» **ASSIGNMENT**
In the entries below, repeat only the lines between those holding "cy_px: 1178" and "focal_mm: 135", inclusive. Leave pictures out.

» **RECORDS TO USE**
* * *

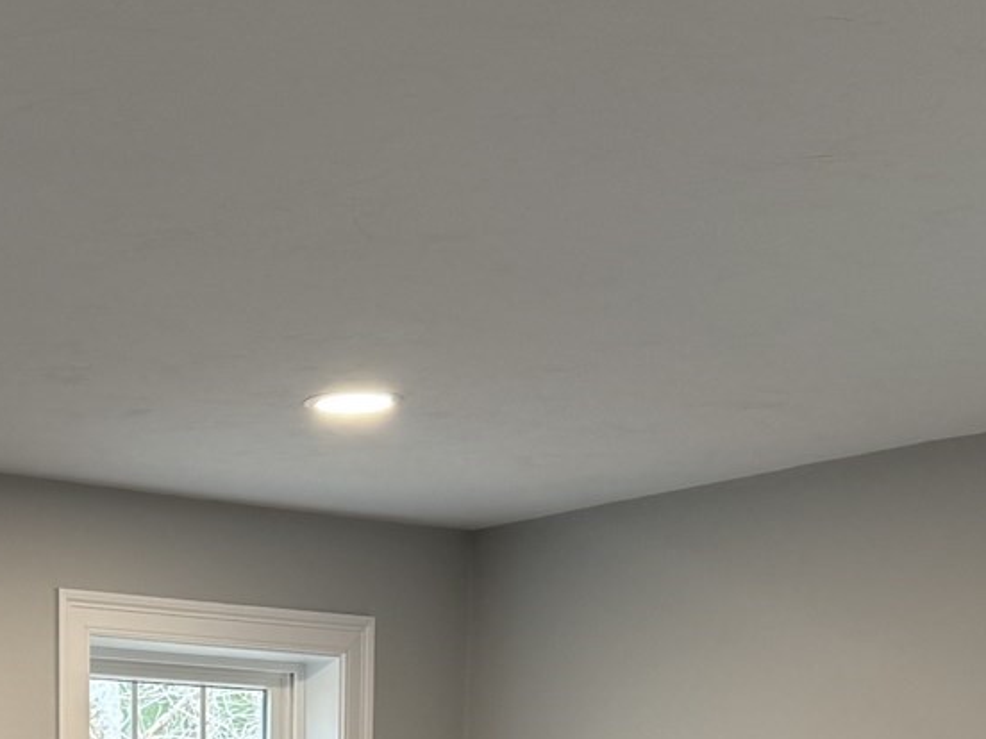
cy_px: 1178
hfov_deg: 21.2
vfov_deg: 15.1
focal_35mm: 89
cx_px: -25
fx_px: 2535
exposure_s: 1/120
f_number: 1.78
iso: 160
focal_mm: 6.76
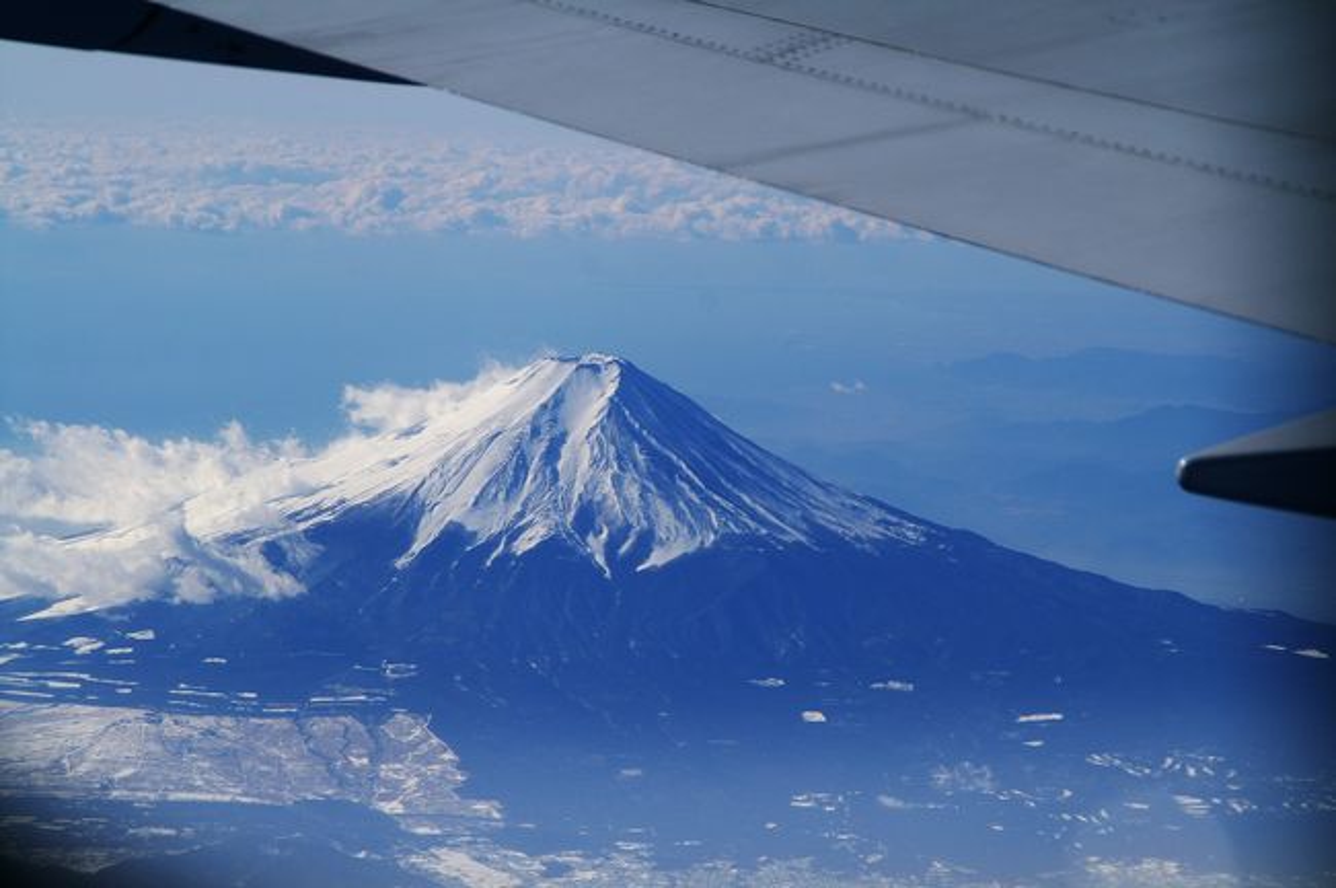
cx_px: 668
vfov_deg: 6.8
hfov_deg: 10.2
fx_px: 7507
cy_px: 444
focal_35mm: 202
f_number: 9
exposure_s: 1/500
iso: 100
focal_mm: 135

* * *

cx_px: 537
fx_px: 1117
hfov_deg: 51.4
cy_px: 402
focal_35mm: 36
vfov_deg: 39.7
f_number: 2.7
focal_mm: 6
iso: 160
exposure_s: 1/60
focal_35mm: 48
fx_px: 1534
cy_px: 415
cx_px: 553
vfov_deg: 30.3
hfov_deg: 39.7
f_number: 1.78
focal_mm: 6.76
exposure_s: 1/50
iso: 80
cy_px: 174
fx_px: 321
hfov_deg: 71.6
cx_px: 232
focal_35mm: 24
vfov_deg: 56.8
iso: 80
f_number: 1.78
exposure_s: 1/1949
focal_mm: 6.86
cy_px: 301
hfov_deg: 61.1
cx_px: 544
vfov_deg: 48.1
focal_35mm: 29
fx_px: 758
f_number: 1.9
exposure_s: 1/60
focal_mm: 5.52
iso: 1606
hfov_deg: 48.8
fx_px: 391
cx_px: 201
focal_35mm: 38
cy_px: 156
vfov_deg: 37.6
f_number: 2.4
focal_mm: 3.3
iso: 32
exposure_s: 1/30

* * *

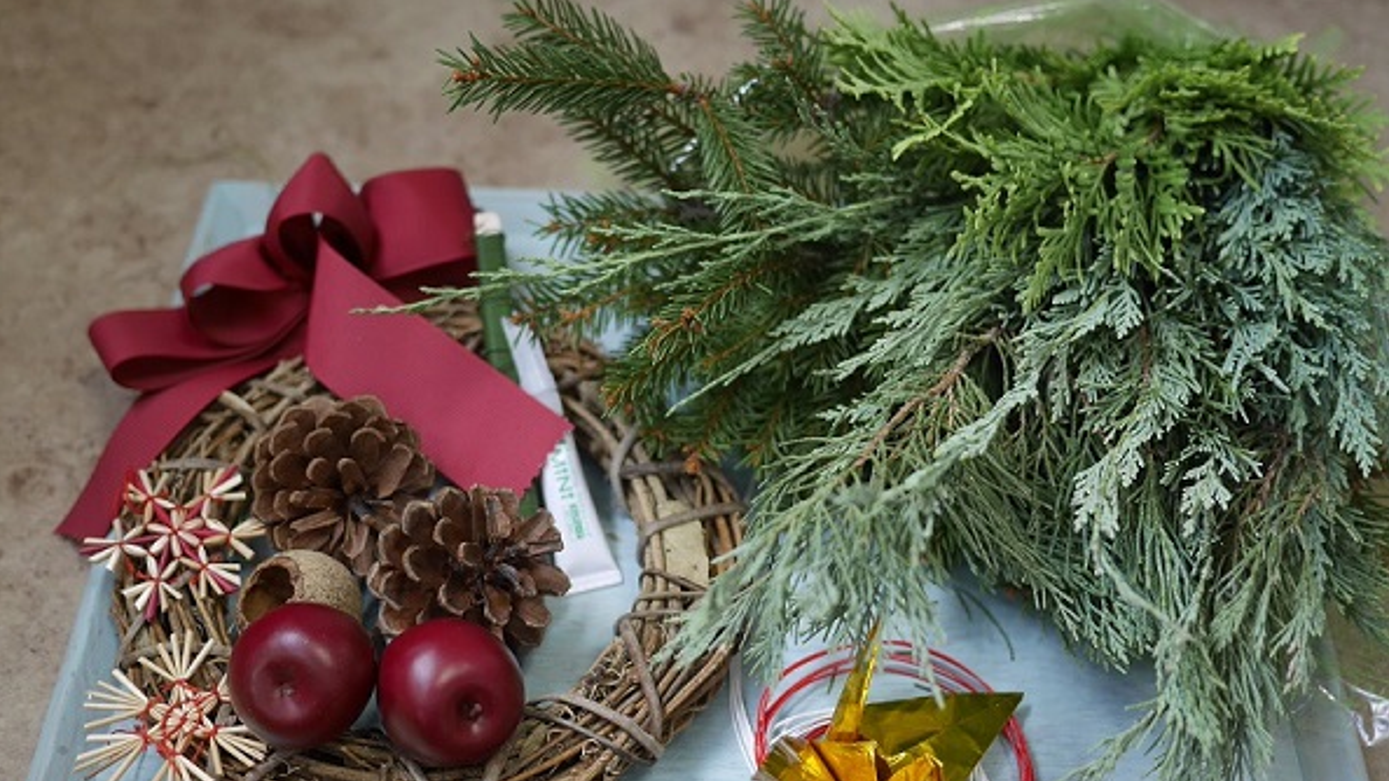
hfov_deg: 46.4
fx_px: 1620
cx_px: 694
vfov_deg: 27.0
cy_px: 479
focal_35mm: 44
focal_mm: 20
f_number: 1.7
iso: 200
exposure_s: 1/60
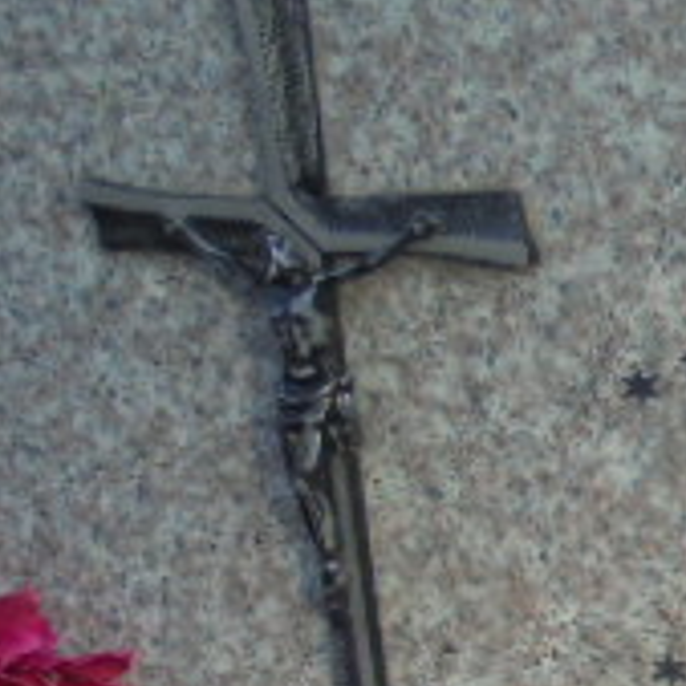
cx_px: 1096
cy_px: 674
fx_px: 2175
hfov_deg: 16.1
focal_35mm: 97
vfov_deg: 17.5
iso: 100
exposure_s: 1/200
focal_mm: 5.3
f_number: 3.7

* * *

» **SOLUTION TO THE PROBLEM**
cy_px: 1178
hfov_deg: 21.2
vfov_deg: 15.1
focal_35mm: 89
cx_px: -25
fx_px: 2535
exposure_s: 1/120
f_number: 1.78
iso: 160
focal_mm: 6.76
cx_px: 668
vfov_deg: 6.8
hfov_deg: 10.2
fx_px: 7507
cy_px: 444
focal_35mm: 202
f_number: 9
exposure_s: 1/500
iso: 100
focal_mm: 135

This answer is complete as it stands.